--- Work item ---
Report every line of the records below that includes the string "CROSS".

--- Given entries ---
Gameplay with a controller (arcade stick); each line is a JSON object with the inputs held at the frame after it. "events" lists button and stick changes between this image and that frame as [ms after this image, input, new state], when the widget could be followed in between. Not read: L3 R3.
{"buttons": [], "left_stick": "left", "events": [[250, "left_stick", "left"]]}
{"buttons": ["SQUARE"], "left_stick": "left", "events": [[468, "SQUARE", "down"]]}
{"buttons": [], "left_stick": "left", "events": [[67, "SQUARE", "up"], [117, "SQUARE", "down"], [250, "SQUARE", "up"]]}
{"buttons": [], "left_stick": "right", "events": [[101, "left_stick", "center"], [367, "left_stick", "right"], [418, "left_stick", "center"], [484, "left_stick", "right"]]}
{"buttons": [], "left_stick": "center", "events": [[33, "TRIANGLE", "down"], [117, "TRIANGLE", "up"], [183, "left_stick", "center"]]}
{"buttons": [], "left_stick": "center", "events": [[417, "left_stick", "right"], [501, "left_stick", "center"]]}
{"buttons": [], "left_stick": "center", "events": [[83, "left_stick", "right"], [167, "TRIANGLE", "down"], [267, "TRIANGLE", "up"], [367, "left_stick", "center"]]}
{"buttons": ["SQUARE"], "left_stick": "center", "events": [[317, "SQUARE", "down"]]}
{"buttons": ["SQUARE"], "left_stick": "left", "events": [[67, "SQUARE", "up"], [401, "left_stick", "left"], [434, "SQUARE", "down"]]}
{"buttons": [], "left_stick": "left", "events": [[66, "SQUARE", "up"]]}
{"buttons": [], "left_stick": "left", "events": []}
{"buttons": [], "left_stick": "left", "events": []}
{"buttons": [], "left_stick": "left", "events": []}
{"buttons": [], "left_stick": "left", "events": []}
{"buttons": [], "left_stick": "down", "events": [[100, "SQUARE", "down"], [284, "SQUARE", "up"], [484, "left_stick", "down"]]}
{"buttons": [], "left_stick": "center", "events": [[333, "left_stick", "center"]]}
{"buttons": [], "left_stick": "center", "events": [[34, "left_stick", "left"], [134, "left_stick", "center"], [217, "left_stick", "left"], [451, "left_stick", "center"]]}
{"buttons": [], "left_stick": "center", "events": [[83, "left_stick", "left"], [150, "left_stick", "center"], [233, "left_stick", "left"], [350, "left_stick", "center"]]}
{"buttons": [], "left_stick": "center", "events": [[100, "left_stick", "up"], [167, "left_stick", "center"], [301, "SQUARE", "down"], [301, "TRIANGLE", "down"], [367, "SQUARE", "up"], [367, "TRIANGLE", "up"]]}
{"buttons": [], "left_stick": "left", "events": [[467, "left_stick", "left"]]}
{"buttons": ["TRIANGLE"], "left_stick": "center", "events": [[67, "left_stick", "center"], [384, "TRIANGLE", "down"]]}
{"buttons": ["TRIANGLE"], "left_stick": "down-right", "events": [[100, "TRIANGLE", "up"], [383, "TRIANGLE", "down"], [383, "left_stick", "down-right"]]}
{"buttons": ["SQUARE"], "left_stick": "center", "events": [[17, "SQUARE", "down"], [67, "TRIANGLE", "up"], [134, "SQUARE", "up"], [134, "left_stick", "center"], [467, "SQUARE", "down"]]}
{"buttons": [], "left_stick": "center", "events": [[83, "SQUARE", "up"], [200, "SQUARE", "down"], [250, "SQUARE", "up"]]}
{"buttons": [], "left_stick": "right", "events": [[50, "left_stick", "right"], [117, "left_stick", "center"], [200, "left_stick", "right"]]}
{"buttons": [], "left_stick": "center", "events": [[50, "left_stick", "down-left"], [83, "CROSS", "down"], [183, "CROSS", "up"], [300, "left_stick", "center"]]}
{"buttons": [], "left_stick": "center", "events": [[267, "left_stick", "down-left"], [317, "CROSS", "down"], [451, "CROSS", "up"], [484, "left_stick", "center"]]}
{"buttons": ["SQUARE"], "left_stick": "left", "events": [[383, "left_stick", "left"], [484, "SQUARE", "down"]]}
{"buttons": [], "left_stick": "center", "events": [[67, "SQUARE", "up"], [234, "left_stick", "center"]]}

--- Result for this task ---
{"buttons": [], "left_stick": "center", "events": [[50, "left_stick", "down-left"], [83, "CROSS", "down"], [183, "CROSS", "up"], [300, "left_stick", "center"]]}
{"buttons": [], "left_stick": "center", "events": [[267, "left_stick", "down-left"], [317, "CROSS", "down"], [451, "CROSS", "up"], [484, "left_stick", "center"]]}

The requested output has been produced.